Pottstown again is trying to limit the work of Christ Church by asking for “notification” of any “additional uses” for Christ Church’s ministry in the future. You can learn more at our Diocese’s website.

Pottstown showed this summer that they do not understand a key part our mission as followers of the Gospel of our Lord Jesus Christ is to love our neighbor. They also fail to realize the special love God has for the needy, the poor, and the widow and orphan.

Elizabeth Ann Seton showed this love in her life. As a wife and mother, she spent her free time founding the Society for the Relief of Poor Widows with Small Children, the very people God calls on us to help throughout Scripture.

Unfortunately, 6 years into her marriage, their family’s business went bankrupt, and 2 years after that her husband William grew sick and eventually died. Now she became a widow with 5 children to take care of.

Fortunately the church helped her at this time, and as such, her poured herself further into her Faith. She continued to work with the poor, and eventually founded the first community of sisters in the U.S., the Sisters of Charity of St. Joseph. Part of their work was providing schools for “needy girls”.

Our Gospel today exemplifies her ministry. When the Host’s supposed friends in Jesus’ parable refuse to take Him up on His offer for dinner, he instead invites “the poor, the crippled, the blind, and the lame.” God shows love to those who need our Lord the most, and these are the ones who, like Seton in her own time of great need, heed God’s call.

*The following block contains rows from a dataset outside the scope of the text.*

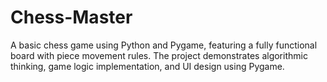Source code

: # Chess-Master
A basic chess game using Python and Pygame, featuring a fully functional board with piece movement rules. The project demonstrates algorithmic thinking, game logic implementation, and UI design using Pygame.
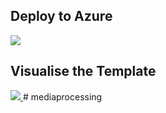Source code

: 

<h2>Deploy to Azure</h2>
<a href="https://portal.azure.com/#create/Microsoft.Template/uri/https%3A%2F%2Fraw.githubusercontent.com%2Fdavesamuelson%2Fmediaprocessing%2Fmaster%2Fazuredeploy.json" target="_blank">
    <img src="http://azuredeploy.net/deploybutton.png"/>
</a>

<h2>Visualise the Template</h2>
<a href="http://armviz.io/#/?load=https://raw.githubusercontent.com/davesamuelson/mediaprocessing/master/azuredeploy.json" target="_blank">
  <img src="http://armviz.io/visualizebutton.png"/>
</a># mediaprocessing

The Gospel today also mirrors what Jesus says in Matthew 19:24, that it will be “easier for a camel to go through the eye of a needle than for a rich man to enter the Kingdom of God.”

These are the lessons we need to remind Pottstown of once again. God loves the poor and the sick, the widow and the orphan. God calls out to those who most need God’s love. God wishes us to show love and care for the same. Elizabeth Ann Seton did so with her life, both giving and receiving aid. Can we follow her example and do the same?